Splunk Web’s Search app has a safety modal that triggers on “risky” commands: map, runshell, script, delete, crawl, tscollect, loadjob, outputlookup, outputcsv, sendalert, sendemail. Any URL passed to /app/search/search?q=... containing one of these triggers the modal — even though our own MCP-dispatched saved searches don’t.

The drill-down chips that open Splunk Search from the prompt browser’s nextSteps deep-links are subject to this safeguard. The shipped prompt catalog has been scanned and rewritten where needed to avoid these commands; if you customize the catalog, scan any new SPL for risky commands before shipping. See AI Assistant Implementation Reference for the rewrite pattern (map → first-class subsearch).

Clear All / Per-Result Clear

The right pane carries a Clear All button in the toolbar above the result list, plus a Clear button on every individual tile (in the actions slot, alongside the drill-down chips).

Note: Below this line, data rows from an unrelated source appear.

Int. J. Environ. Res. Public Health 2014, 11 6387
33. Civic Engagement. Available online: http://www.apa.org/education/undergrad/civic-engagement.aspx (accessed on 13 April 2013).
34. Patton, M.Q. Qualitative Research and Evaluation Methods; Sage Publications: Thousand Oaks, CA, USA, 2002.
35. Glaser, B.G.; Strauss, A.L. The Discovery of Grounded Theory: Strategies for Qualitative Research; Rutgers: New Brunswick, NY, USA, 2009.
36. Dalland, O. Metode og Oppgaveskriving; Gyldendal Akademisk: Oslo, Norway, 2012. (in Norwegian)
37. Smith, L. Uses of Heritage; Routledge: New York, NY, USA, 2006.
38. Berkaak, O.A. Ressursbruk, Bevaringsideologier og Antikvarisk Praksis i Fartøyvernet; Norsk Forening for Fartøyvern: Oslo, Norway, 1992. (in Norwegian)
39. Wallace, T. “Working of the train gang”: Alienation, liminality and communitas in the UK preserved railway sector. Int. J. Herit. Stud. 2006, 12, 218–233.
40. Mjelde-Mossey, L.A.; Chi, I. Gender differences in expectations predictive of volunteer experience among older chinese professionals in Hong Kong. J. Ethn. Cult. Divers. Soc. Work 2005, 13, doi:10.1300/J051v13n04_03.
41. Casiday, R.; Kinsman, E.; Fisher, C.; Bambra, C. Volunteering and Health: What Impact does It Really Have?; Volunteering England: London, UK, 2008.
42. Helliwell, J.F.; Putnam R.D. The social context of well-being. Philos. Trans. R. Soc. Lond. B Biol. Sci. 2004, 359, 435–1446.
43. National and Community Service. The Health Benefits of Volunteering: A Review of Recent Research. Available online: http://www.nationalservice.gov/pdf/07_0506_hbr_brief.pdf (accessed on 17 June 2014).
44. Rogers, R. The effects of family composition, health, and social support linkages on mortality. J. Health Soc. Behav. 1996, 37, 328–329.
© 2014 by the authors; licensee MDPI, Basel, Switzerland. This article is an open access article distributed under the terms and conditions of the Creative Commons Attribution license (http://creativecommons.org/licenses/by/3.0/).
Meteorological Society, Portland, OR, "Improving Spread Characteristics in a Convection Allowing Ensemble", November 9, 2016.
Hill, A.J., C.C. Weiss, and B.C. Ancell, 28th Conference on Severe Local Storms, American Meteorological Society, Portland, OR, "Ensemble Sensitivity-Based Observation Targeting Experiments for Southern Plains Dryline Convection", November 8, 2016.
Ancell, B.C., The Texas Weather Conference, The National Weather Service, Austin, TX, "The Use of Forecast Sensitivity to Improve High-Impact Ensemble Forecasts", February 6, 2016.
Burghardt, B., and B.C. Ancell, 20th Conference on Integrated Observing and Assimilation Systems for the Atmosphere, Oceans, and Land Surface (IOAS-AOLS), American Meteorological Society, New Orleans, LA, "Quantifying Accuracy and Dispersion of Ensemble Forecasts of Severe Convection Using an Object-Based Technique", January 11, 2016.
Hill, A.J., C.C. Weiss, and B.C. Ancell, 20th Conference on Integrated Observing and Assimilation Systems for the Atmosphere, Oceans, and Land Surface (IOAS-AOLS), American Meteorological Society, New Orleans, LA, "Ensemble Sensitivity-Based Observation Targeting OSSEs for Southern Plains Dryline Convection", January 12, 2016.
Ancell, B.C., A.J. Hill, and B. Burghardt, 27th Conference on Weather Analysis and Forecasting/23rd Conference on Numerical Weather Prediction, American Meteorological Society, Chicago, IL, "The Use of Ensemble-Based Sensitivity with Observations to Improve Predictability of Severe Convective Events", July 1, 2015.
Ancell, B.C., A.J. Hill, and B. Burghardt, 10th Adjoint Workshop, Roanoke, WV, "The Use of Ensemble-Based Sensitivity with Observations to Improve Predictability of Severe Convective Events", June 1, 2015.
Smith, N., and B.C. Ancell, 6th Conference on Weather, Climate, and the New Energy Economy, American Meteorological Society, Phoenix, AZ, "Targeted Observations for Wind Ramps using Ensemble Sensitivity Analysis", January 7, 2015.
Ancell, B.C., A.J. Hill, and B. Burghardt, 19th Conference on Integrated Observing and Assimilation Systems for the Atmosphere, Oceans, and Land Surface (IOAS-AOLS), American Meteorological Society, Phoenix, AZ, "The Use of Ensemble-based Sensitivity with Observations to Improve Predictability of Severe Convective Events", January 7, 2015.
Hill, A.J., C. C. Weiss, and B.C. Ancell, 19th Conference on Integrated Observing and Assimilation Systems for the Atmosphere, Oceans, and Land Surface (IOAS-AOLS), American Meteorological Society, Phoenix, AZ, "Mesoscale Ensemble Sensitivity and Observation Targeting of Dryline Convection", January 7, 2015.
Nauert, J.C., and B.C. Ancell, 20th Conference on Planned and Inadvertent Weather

Both prune the conversation:

  • Per-tile Clear removes the tool_call + tool_result + the user message that triggered the dispatch (so a canned-prompt’s chat label disappears alongside its result panel) + the guidance card. Outbound vendor refs for that tile are also stripped from the next-turn vendor-message buffer.
  • Clear All wipes the entire conversation, including all tool_results, all guidance cards, all assistant_text messages, and all user messages. The chat session id is preserved so audit events continue with the same correlation id.